** YOUR TASK **
Starting with the line that contains "Acid Balance" and stopping after the line that contains "nesting areas in", copy the entries below exactly. Include nothing else.

Page-level text extractions
::::
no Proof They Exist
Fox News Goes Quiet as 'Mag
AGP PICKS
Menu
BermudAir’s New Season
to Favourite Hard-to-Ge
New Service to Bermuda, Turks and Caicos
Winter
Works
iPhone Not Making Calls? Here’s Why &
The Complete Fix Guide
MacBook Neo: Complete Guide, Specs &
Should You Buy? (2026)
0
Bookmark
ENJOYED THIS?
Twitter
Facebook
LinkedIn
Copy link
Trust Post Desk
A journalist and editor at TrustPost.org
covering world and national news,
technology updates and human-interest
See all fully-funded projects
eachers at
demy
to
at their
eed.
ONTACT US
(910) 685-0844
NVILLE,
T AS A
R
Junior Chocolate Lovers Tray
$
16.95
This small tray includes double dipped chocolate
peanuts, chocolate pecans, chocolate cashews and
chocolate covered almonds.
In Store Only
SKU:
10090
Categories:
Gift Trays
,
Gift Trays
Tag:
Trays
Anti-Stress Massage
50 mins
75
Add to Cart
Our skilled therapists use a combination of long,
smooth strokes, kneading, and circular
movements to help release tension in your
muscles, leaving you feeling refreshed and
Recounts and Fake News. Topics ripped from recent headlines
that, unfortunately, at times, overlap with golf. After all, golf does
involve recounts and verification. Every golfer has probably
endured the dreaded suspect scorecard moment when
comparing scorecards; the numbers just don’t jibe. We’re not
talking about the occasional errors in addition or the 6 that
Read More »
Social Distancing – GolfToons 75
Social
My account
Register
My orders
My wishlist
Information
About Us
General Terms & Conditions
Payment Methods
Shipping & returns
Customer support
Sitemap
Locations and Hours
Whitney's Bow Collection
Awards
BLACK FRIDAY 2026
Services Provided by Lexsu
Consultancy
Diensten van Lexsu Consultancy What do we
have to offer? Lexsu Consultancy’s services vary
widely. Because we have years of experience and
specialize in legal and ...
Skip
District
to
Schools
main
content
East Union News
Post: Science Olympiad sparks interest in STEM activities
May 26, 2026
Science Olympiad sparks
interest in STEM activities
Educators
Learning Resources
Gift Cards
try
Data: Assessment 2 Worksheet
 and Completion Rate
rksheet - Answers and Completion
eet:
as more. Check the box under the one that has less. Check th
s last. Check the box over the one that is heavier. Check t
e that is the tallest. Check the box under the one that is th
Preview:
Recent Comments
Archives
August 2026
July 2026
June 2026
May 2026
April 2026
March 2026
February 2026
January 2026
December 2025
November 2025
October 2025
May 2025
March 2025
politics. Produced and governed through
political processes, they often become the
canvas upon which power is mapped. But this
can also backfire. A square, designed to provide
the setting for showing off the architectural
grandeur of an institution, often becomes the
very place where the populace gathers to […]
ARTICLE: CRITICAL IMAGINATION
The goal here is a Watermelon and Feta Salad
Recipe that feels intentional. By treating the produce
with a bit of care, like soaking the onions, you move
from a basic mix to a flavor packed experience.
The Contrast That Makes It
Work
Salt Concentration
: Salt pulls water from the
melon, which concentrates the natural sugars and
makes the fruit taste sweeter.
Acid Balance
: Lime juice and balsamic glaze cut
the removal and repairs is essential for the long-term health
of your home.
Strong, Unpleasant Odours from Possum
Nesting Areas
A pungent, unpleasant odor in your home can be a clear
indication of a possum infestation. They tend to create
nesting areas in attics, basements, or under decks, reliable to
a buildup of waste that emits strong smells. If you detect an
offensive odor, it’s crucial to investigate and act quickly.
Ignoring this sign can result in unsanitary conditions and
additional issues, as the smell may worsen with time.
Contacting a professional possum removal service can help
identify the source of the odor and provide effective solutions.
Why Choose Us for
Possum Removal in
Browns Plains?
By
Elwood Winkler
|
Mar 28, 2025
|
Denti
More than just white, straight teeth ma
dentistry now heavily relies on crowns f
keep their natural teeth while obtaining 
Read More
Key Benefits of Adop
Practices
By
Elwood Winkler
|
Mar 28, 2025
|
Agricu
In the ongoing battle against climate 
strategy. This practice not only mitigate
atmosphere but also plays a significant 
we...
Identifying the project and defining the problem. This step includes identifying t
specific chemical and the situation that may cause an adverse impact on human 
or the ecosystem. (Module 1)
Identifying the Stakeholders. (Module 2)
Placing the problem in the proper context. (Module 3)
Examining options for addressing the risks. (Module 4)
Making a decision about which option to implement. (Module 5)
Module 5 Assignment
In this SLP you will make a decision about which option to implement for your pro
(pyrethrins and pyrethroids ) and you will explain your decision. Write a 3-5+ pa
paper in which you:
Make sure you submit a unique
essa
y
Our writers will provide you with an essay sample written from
::::
** SOLUTION TO THIS PROBLEM **
Acid Balance
: Lime juice and balsamic glaze cut
the removal and repairs is essential for the long-term health
of your home.
Strong, Unpleasant Odours from Possum
Nesting Areas
A pungent, unpleasant odor in your home can be a clear
indication of a possum infestation. They tend to create
nesting areas in attics, basements, or under decks, reliable to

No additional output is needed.